--- Begin Recorded data ---

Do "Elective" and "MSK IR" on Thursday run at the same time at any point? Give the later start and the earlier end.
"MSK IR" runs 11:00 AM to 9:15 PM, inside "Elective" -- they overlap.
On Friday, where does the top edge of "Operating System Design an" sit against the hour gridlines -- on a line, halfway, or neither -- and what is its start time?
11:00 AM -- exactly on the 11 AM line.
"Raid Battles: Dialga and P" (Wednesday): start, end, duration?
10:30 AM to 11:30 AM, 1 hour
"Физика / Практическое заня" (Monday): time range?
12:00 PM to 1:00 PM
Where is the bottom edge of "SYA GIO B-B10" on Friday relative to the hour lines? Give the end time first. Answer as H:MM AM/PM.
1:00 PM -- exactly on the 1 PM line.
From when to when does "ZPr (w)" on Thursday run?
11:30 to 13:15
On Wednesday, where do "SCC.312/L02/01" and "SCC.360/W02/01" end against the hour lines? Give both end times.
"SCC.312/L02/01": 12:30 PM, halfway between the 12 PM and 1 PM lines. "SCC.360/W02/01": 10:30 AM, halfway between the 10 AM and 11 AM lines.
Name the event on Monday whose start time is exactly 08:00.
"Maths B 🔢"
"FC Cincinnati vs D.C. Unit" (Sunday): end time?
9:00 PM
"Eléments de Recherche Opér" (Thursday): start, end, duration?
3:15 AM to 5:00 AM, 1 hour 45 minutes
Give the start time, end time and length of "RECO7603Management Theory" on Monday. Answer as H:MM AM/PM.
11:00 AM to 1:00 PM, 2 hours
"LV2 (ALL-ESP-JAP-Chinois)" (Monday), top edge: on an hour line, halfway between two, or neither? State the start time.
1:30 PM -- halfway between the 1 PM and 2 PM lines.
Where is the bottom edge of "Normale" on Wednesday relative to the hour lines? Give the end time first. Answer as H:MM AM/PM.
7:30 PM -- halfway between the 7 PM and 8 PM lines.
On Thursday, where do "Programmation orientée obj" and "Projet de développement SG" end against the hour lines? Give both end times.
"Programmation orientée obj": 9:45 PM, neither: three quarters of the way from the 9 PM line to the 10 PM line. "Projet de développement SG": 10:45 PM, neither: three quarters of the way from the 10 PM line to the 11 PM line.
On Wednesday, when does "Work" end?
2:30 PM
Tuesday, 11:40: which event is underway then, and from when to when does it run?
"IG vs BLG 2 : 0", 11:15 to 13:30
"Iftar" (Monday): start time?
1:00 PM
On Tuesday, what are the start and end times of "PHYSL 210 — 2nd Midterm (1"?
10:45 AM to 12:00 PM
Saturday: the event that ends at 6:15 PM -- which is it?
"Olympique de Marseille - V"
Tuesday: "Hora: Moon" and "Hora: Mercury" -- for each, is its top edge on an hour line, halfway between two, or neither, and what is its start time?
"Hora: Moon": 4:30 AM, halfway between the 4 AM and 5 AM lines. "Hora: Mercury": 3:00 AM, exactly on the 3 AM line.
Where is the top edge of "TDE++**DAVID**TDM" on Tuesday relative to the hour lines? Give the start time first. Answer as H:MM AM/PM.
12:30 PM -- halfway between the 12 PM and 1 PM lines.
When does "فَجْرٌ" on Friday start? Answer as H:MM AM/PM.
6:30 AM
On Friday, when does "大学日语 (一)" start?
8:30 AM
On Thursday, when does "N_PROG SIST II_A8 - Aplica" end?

--- End Recorded data ---

» Instructions to follow
Please reproduce all of the rows above word for word, changing nothing.

» Solution to this task
Do "Elective" and "MSK IR" on Thursday run at the same time at any point? Give the later start and the earlier end.
"MSK IR" runs 11:00 AM to 9:15 PM, inside "Elective" -- they overlap.
On Friday, where does the top edge of "Operating System Design an" sit against the hour gridlines -- on a line, halfway, or neither -- and what is its start time?
11:00 AM -- exactly on the 11 AM line.
"Raid Battles: Dialga and P" (Wednesday): start, end, duration?
10:30 AM to 11:30 AM, 1 hour
"Физика / Практическое заня" (Monday): time range?
12:00 PM to 1:00 PM
Where is the bottom edge of "SYA GIO B-B10" on Friday relative to the hour lines? Give the end time first. Answer as H:MM AM/PM.
1:00 PM -- exactly on the 1 PM line.
From when to when does "ZPr (w)" on Thursday run?
11:30 to 13:15
On Wednesday, where do "SCC.312/L02/01" and "SCC.360/W02/01" end against the hour lines? Give both end times.
"SCC.312/L02/01": 12:30 PM, halfway between the 12 PM and 1 PM lines. "SCC.360/W02/01": 10:30 AM, halfway between the 10 AM and 11 AM lines.
Name the event on Monday whose start time is exactly 08:00.
"Maths B 🔢"
"FC Cincinnati vs D.C. Unit" (Sunday): end time?
9:00 PM
"Eléments de Recherche Opér" (Thursday): start, end, duration?
3:15 AM to 5:00 AM, 1 hour 45 minutes
Give the start time, end time and length of "RECO7603Management Theory" on Monday. Answer as H:MM AM/PM.
11:00 AM to 1:00 PM, 2 hours
"LV2 (ALL-ESP-JAP-Chinois)" (Monday), top edge: on an hour line, halfway between two, or neither? State the start time.
1:30 PM -- halfway between the 1 PM and 2 PM lines.
Where is the bottom edge of "Normale" on Wednesday relative to the hour lines? Give the end time first. Answer as H:MM AM/PM.
7:30 PM -- halfway between the 7 PM and 8 PM lines.
On Thursday, where do "Programmation orientée obj" and "Projet de développement SG" end against the hour lines? Give both end times.
"Programmation orientée obj": 9:45 PM, neither: three quarters of the way from the 9 PM line to the 10 PM line. "Projet de développement SG": 10:45 PM, neither: three quarters of the way from the 10 PM line to the 11 PM line.
On Wednesday, when does "Work" end?
2:30 PM
Tuesday, 11:40: which event is underway then, and from when to when does it run?
"IG vs BLG 2 : 0", 11:15 to 13:30
"Iftar" (Monday): start time?
1:00 PM
On Tuesday, what are the start and end times of "PHYSL 210 — 2nd Midterm (1"?
10:45 AM to 12:00 PM
Saturday: the event that ends at 6:15 PM -- which is it?
"Olympique de Marseille - V"
Tuesday: "Hora: Moon" and "Hora: Mercury" -- for each, is its top edge on an hour line, halfway between two, or neither, and what is its start time?
"Hora: Moon": 4:30 AM, halfway between the 4 AM and 5 AM lines. "Hora: Mercury": 3:00 AM, exactly on the 3 AM line.
Where is the top edge of "TDE++**DAVID**TDM" on Tuesday relative to the hour lines? Give the start time first. Answer as H:MM AM/PM.
12:30 PM -- halfway between the 12 PM and 1 PM lines.
When does "فَجْرٌ" on Friday start? Answer as H:MM AM/PM.
6:30 AM
On Friday, when does "大学日语 (一)" start?
8:30 AM
On Thursday, when does "N_PROG SIST II_A8 - Aplica" end?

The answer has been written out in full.